Cooper leapt at the chance to smooth over her jagged edges. "You're still human, Calla."

"Yes," she conceded, impatient. "I'm still a human being, by definition. But kindness, and generosity, and compassion and remorse and all the other things that make up this shitty, miserable human experience..." Her eyes had gone flat. Cold, like a reptile. "There's a...a darkness where the kindness and compassion should be, Cooper. It's never bothered me before. But maybe that's what the killing does. It fills the empty spaces."

And what about me? Do I fill up those empty spaces?

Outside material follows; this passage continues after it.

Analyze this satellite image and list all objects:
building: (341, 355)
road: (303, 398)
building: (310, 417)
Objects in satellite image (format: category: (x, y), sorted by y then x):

As if in response to his unspoken question, she stepped closer to him. But then she hesitated. Giving him the space he needed to refuse her, if that was what he wanted. "I know you want to fix me. I know you think the...the pancakes and the normal little moments will make up for all the empty. But they won't. I am what I am." She turned her face away from his. "And I'm afraid what I am doesn't fit into your plans for a perfect future together."

Cooper just stared at her. Is that what he wanted? To fix her? To...to patch up the holes and the imperfections and turn her into someone else, someone whose lies wouldn't come so easily.

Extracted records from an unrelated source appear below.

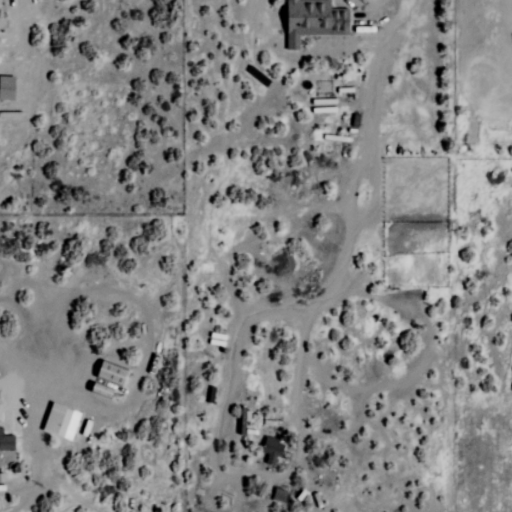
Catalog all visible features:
building: (314, 20)
road: (17, 28)
building: (112, 373)
road: (299, 379)
road: (31, 398)
building: (62, 422)
building: (6, 441)
building: (272, 450)
building: (279, 495)
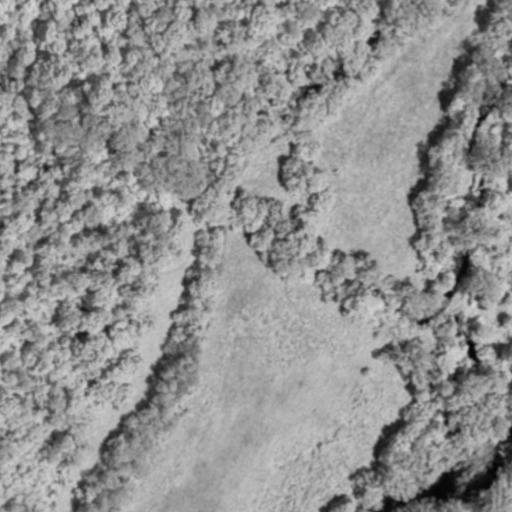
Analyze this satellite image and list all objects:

Someone who could love and be loved.

But she could love. He'd seen it before, in the smoke and ashes as she burned the last of her keepsakes of Rachel. He'd heard it in her words as she promised him a long, happy life, even as she gave up on her own. He'd felt it in her touch, surprisingly gentle as she held his face in her hands. As she kissed him. Whispered his name in the dark.

She was a liar, yes. But she'd made a liar out of him, too—and now hers was the only truth he knew.

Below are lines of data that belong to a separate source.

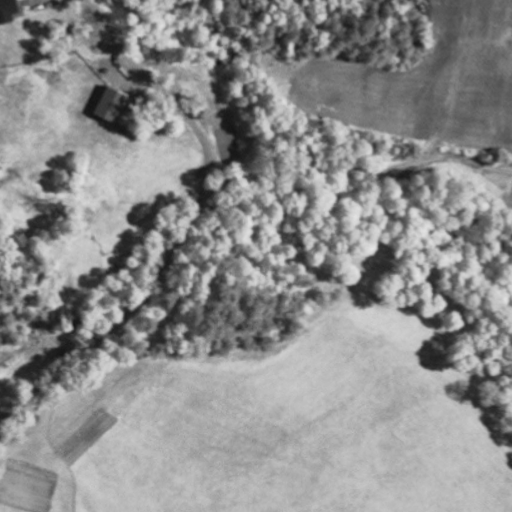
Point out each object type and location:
building: (111, 104)
road: (1, 405)
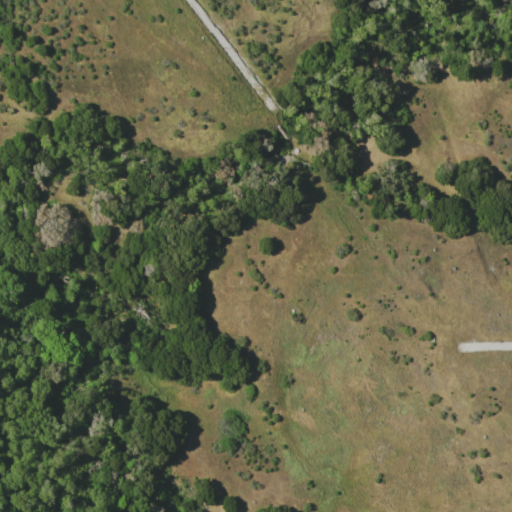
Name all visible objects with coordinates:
road: (232, 54)
road: (487, 345)
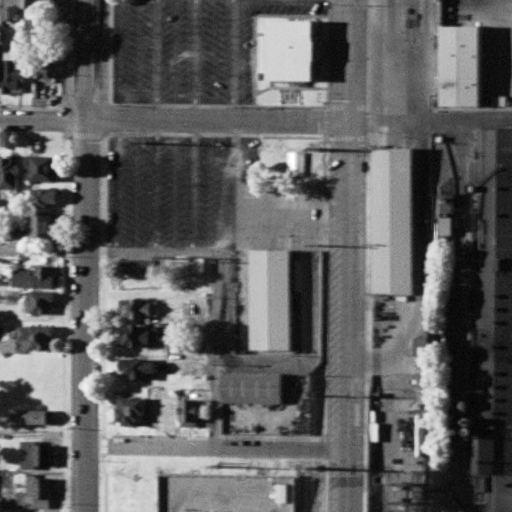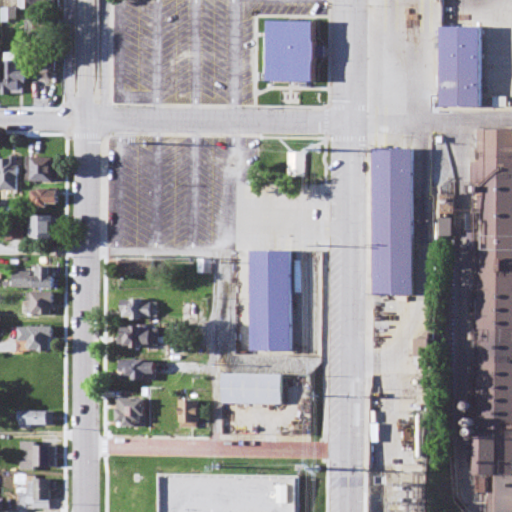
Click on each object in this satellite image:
road: (86, 46)
building: (294, 51)
building: (295, 53)
road: (70, 62)
road: (105, 63)
building: (464, 64)
building: (465, 68)
road: (43, 119)
road: (217, 121)
building: (298, 166)
parking lot: (171, 184)
building: (49, 199)
building: (396, 221)
building: (397, 224)
building: (47, 229)
road: (347, 256)
building: (143, 270)
building: (274, 292)
road: (83, 302)
building: (274, 302)
building: (42, 305)
building: (141, 311)
building: (494, 315)
building: (141, 339)
building: (40, 340)
building: (426, 354)
building: (144, 372)
building: (255, 386)
building: (259, 391)
building: (135, 414)
building: (171, 414)
building: (195, 415)
building: (38, 420)
road: (214, 448)
building: (40, 458)
building: (186, 480)
power substation: (399, 492)
building: (36, 493)
power substation: (229, 493)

"I don't want to fix you," he said quietly, but he made no move to close the distance between them. Not yet. "And yeah, okay. So what if I do have plans? So what if I think of the future? Our future," he corrected himself. "Sue me for wanting more for both of us."

"Cooper—"

"I don't care," he interjected. "I'm not an idiot, you know. It wouldn't be perfect. One year from now or five years from now, things will probably still be messy between us. I mean, we're an absolute clusterfuck as it is."

She choked on a laugh. "That's an understatement."

"Oh, shut up. I'm trying to have a moment here."

She clasped her hands together, eyes sparkling as she waited for him to continue with his moment. And suddenly, the awkwardness of this conversation, the heavy—it was worth it, just to see her fighting that smile. She was more alive now than she'd been in days. Weeks.

He would do anything to keep it that way. And that scared him.

"I won't pretend to understand everything about you," he said slowly, stepping around the kitchen island. Playing fire with the no-man's-land between them. "And I won't pretend you don't scare the hell out of me sometimes." At that, her smile wavered. "This thing with the professor...it's eating me up inside. Just like Rachel still eats you up inside."

The light in her eyes started to dim. "That's not—"

"I know it's not the same. The guilt I feel about Professor Li...you wouldn't understand the first thing about it. I get that now. But you're angry, Calla. You're angry about what happened to Rachel, and that anger doesn't just come from nowhere. You care. Don't bother denying it."